Niassa and Maputo macadamia exports to yield 2 billion meticais
FILE - For illustration purposes only. [File photo: Tongaat Hulett Mozambique]
Sugar exported by Mozambique generated 36 million dollars in 2024, an increase of 50% compared to the previous year, recovering from the previous effects of cyclones, according to official data that Lusa had access to today.
According to the most recent balance of payments report from the central bank, Mozambican sugar exports generated US$24 million in 2023 and rose to US$36 million last year.
“This behaviour is due to the recovery of production after the adverse climatic effects that occurred in 2023,” the document reads.

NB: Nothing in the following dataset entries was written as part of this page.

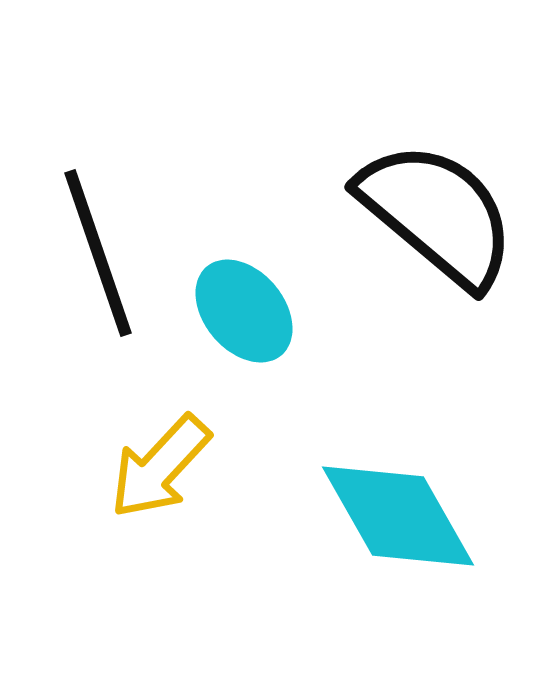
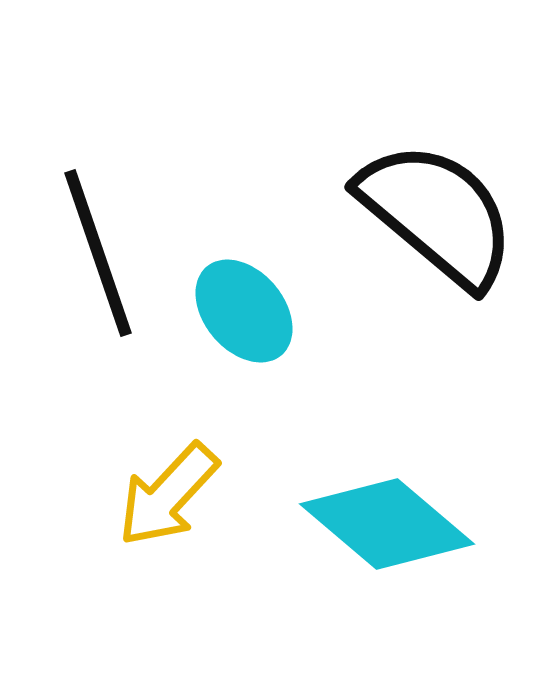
yellow arrow: moved 8 px right, 28 px down
cyan diamond: moved 11 px left, 8 px down; rotated 20 degrees counterclockwise
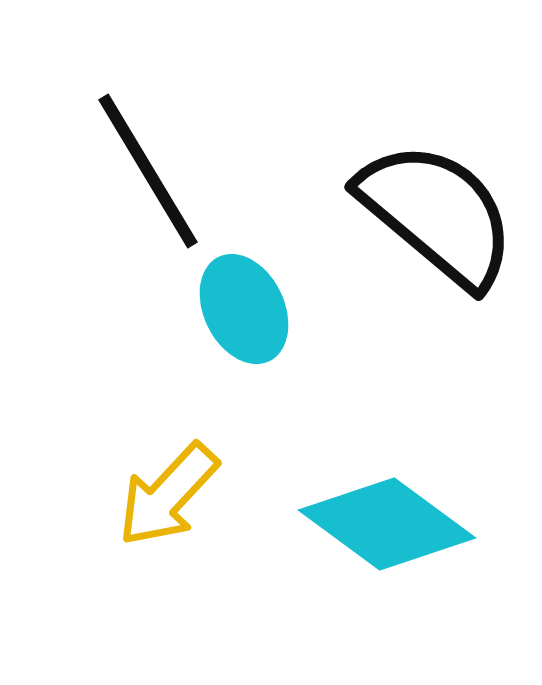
black line: moved 50 px right, 82 px up; rotated 12 degrees counterclockwise
cyan ellipse: moved 2 px up; rotated 14 degrees clockwise
cyan diamond: rotated 4 degrees counterclockwise
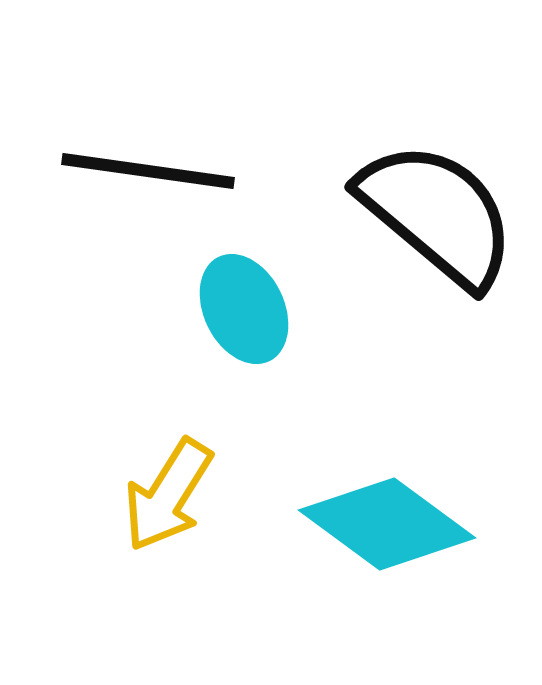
black line: rotated 51 degrees counterclockwise
yellow arrow: rotated 11 degrees counterclockwise
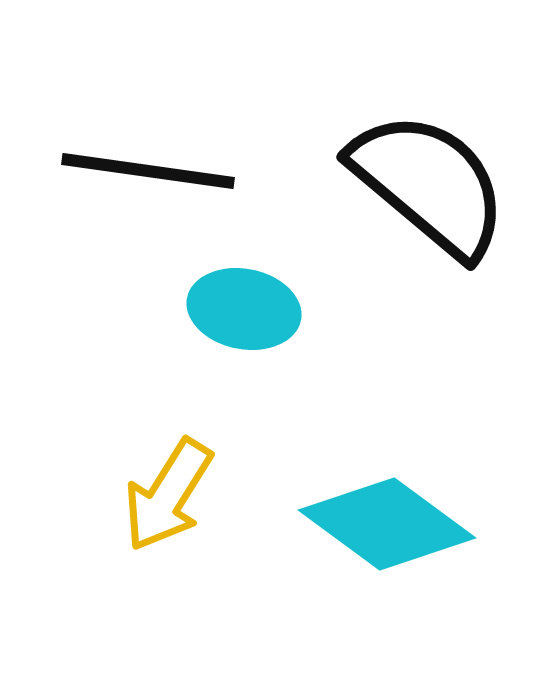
black semicircle: moved 8 px left, 30 px up
cyan ellipse: rotated 53 degrees counterclockwise
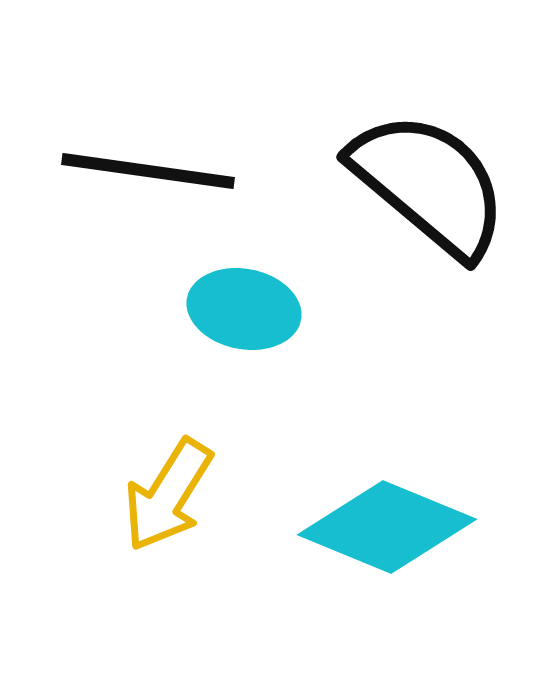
cyan diamond: moved 3 px down; rotated 14 degrees counterclockwise
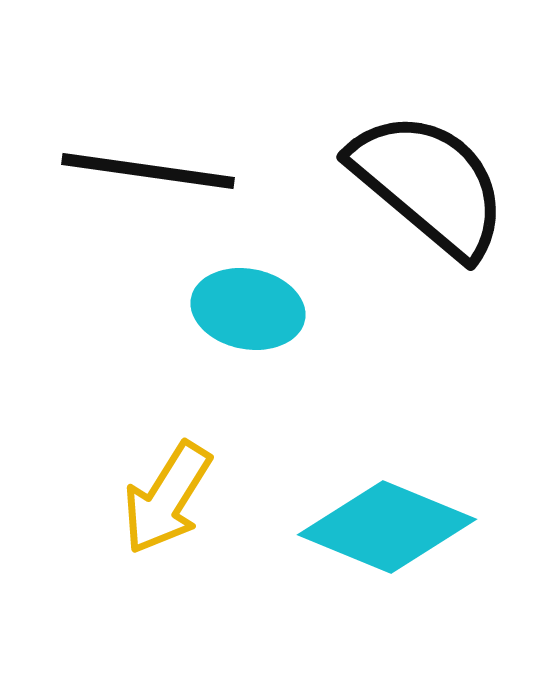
cyan ellipse: moved 4 px right
yellow arrow: moved 1 px left, 3 px down
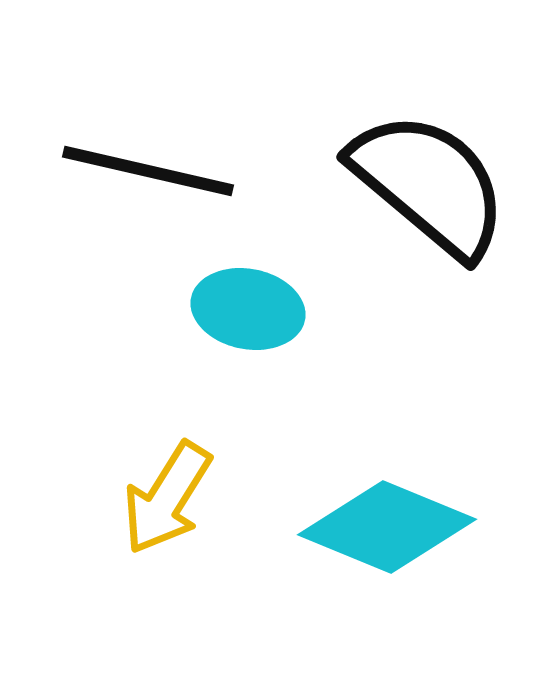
black line: rotated 5 degrees clockwise
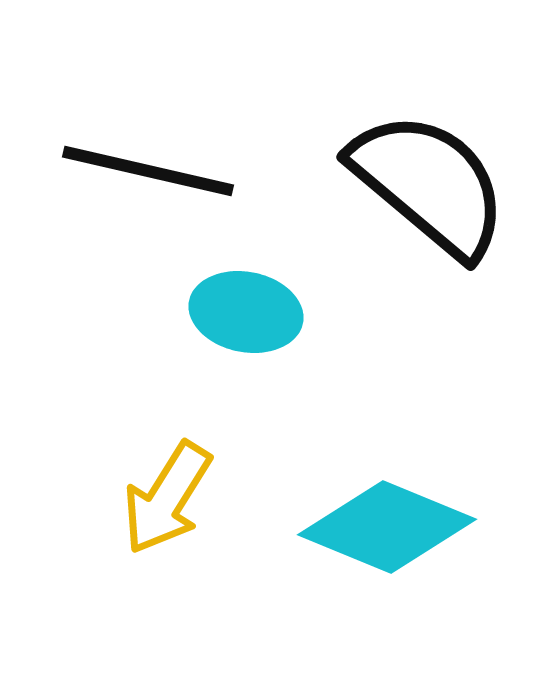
cyan ellipse: moved 2 px left, 3 px down
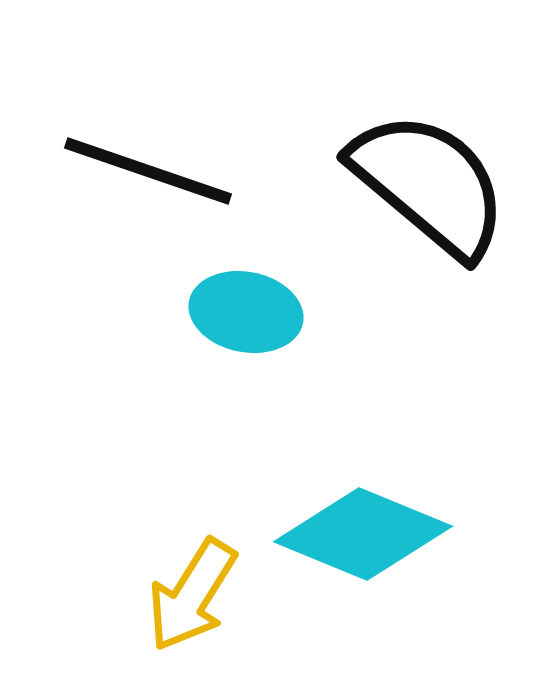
black line: rotated 6 degrees clockwise
yellow arrow: moved 25 px right, 97 px down
cyan diamond: moved 24 px left, 7 px down
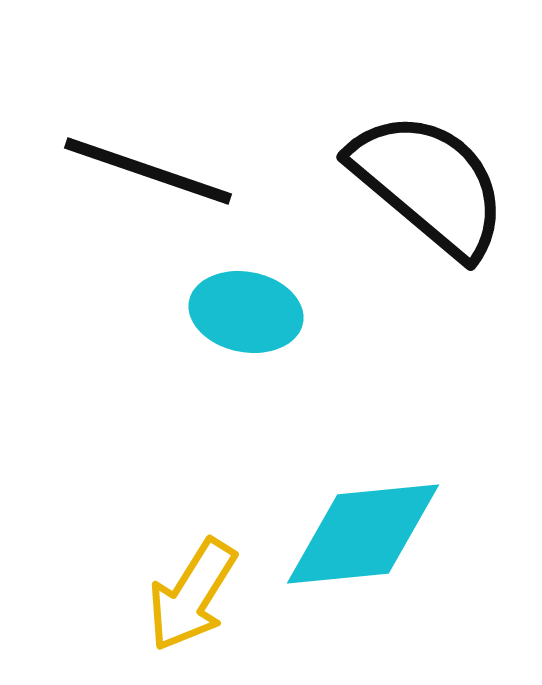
cyan diamond: rotated 28 degrees counterclockwise
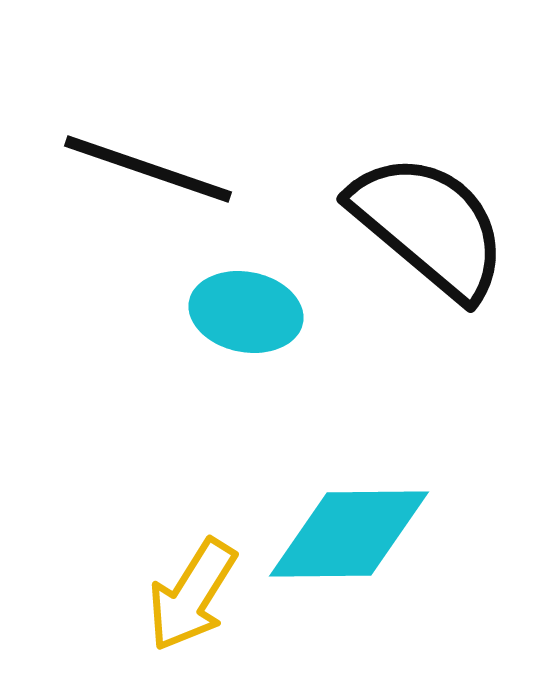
black line: moved 2 px up
black semicircle: moved 42 px down
cyan diamond: moved 14 px left; rotated 5 degrees clockwise
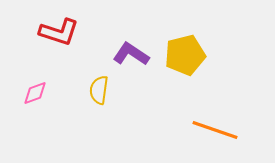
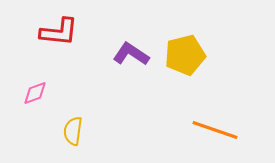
red L-shape: rotated 12 degrees counterclockwise
yellow semicircle: moved 26 px left, 41 px down
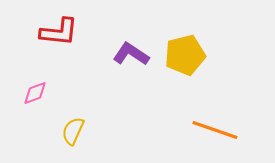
yellow semicircle: rotated 16 degrees clockwise
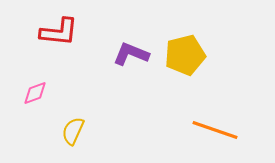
purple L-shape: rotated 12 degrees counterclockwise
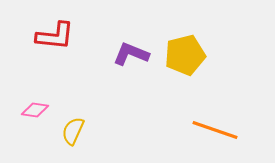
red L-shape: moved 4 px left, 4 px down
pink diamond: moved 17 px down; rotated 28 degrees clockwise
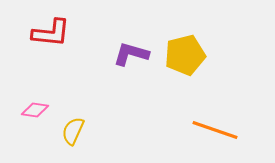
red L-shape: moved 4 px left, 3 px up
purple L-shape: rotated 6 degrees counterclockwise
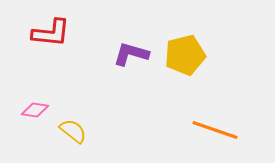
yellow semicircle: rotated 104 degrees clockwise
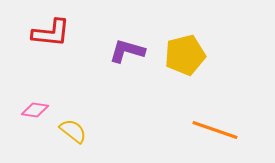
purple L-shape: moved 4 px left, 3 px up
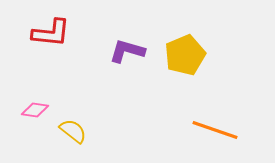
yellow pentagon: rotated 9 degrees counterclockwise
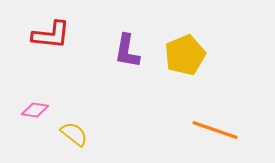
red L-shape: moved 2 px down
purple L-shape: rotated 96 degrees counterclockwise
yellow semicircle: moved 1 px right, 3 px down
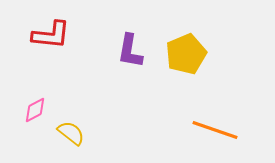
purple L-shape: moved 3 px right
yellow pentagon: moved 1 px right, 1 px up
pink diamond: rotated 36 degrees counterclockwise
yellow semicircle: moved 3 px left, 1 px up
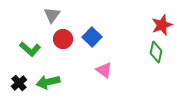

Mozambique is considered one of the countries most severely affected by climate change in the world, cyclically facing floods and tropical cyclones during the rainy season, which runs from October to April.
The 2018/2019 rainy season was one of the most severe in living memory: 714 people died, including 648 victims of cyclones Idai and Kenneth, two of the largest ever to hit the country.
The province of Sofala, in the centre of the country, has been among those worst affected by the storms.
Lusa had previously reported that sugar production at the Mafambisse Sugar Mill, in Sofala province and one of the main sugar mills in Mozambique, was falling due to the combined effects of bad weather and climate change, according to the administration.
Another factor in the sharp drop in production in previous years was the loss of around 8,000 hectares of sugar cane to the effects of climate change, in this case, in the Nhamatanda region.
Located in the administrative post of Mafambisse, in Dondo district, the Mafambisse Sugar Mill has the installed capacity to produce 92,000 tonnes of sugar per year.
Tongaat Hulett recently announced an injection of ZAR500 million (€25 million) into the Mafambisse and Xinavane sugar mills, both in Mozambique and in which the South African group is the majority shareholder.